I considered posting this in that forum but, as you point out, I would need to flesh it out first.

Perhaps some day I will.

 
The first one is more commonly known as "God modding/Power playing", and yeah it's a pretty quick way to drive off roleplay partners, unless y'all have discussed it prior to move a plot point a lil quicker.

I got started in writing by role playing (non erotic, of course. I was but a wee bab), and there's a few other cardinal notes to help keep an rp going and alive;

By and large, the RPs I've had that I was the happiest where ones where we naturally matched length. By that, I mean we were roughly within the same word count. I can write a post that's 800-1,500+ words (I was 'reared' to count words, not paragraphs), but that's a lot of effort so I'd much rather clock in at a low key 350-500 words.

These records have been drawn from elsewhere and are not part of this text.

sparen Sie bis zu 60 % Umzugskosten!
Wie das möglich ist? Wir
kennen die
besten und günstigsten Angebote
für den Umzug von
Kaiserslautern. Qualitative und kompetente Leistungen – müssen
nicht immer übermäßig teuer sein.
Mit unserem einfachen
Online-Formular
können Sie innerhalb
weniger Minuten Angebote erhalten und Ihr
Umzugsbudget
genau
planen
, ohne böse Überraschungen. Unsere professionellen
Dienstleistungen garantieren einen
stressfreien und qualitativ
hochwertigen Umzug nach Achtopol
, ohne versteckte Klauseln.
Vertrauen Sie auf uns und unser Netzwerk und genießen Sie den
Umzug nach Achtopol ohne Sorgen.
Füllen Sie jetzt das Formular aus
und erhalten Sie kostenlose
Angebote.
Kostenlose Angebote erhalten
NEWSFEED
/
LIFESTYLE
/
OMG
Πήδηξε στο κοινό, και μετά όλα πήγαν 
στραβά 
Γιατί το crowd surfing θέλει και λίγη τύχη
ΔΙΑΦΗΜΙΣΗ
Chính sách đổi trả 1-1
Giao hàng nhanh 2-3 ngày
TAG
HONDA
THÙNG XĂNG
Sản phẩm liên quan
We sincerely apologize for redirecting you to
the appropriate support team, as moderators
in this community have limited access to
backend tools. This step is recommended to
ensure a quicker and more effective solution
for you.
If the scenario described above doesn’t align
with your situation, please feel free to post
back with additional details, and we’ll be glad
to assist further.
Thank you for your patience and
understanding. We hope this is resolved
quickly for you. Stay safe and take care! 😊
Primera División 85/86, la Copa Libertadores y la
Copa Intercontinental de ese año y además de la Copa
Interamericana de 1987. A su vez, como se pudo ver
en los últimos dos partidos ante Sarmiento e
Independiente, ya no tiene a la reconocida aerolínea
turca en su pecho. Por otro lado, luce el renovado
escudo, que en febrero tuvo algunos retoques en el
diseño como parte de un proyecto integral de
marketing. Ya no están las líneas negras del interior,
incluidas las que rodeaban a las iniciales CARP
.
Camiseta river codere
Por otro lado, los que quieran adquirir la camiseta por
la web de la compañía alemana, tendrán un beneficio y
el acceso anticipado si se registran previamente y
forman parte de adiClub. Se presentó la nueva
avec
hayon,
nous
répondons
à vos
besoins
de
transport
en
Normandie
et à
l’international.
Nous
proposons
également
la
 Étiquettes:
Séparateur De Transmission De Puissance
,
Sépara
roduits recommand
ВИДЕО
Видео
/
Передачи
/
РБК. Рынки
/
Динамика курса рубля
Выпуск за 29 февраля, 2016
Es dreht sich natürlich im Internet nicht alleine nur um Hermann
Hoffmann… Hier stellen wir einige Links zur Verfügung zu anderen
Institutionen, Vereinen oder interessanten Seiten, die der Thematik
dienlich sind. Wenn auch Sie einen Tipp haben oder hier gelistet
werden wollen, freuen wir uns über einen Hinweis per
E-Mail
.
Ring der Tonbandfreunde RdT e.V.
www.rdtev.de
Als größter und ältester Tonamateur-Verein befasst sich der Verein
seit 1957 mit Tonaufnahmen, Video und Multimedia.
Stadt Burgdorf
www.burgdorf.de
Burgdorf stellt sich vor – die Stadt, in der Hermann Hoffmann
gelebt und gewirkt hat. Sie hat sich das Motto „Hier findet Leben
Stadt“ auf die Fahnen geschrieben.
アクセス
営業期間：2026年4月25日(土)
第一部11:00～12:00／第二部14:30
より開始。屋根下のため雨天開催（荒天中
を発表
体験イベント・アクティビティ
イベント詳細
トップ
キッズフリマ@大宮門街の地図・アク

It moves things along quicker, is much more low pressure so everyone's happier.

If I RP with someone who's routinely cranking out posts at the upper tier of my writing limits (so basically 1k+), I feel pressure to give them as good as they gave. This stresses me out, makes me take longer to finish as I'm damn near always nit picking, and just bleg. On the other side, if it's someone who's giving me 3 sentences when I'm working ~500 words a post, it can get frustrating as I don't have much to work with in the response. Unless, of course, y'all have discussed it and no one cares and you're just gonna write however much you feel like and don't fuss about word count any (Been there and done that as well).

Another thing is to have a "Yes, and" with replies; you don't contradict what the other poster put (re: rule about consistency) and add something else so they have something to respond to, rather than simply putting down a reply and not adding anything for the other person to work off of.

I've currently spent the last month having a very pleasant RP with a friend of mine. It's a good little exercise in writing and helps get my creative juices flowing. Most of the time when I write, I'll do some replies as a "warm up" and then work a lil on a story after.

Like Pilot said, if you fleshed this out it could go nicely into the how tos. Roleplay gets knocked but in the right environment (like I was in), it can foster someone's writing growth. Getting that feedback and reading different styles from many different partners over the years helped me sort out my own style, though it's still evolving of course.
 
I'm still trying to fathom the OP's #1.

Einstein and others warned: IF YOU CANT SAY IT IN A PARAGRAPH OR SO YOU DONT KNOW WHAT THE FUCK YOURE TALKING ABOUT.
 
The OP is basically a How To essay (or the start of one). If you have to limit a How To essay to one paragraph, there couldn't be a How To section on Literotica because of the wordage minimum.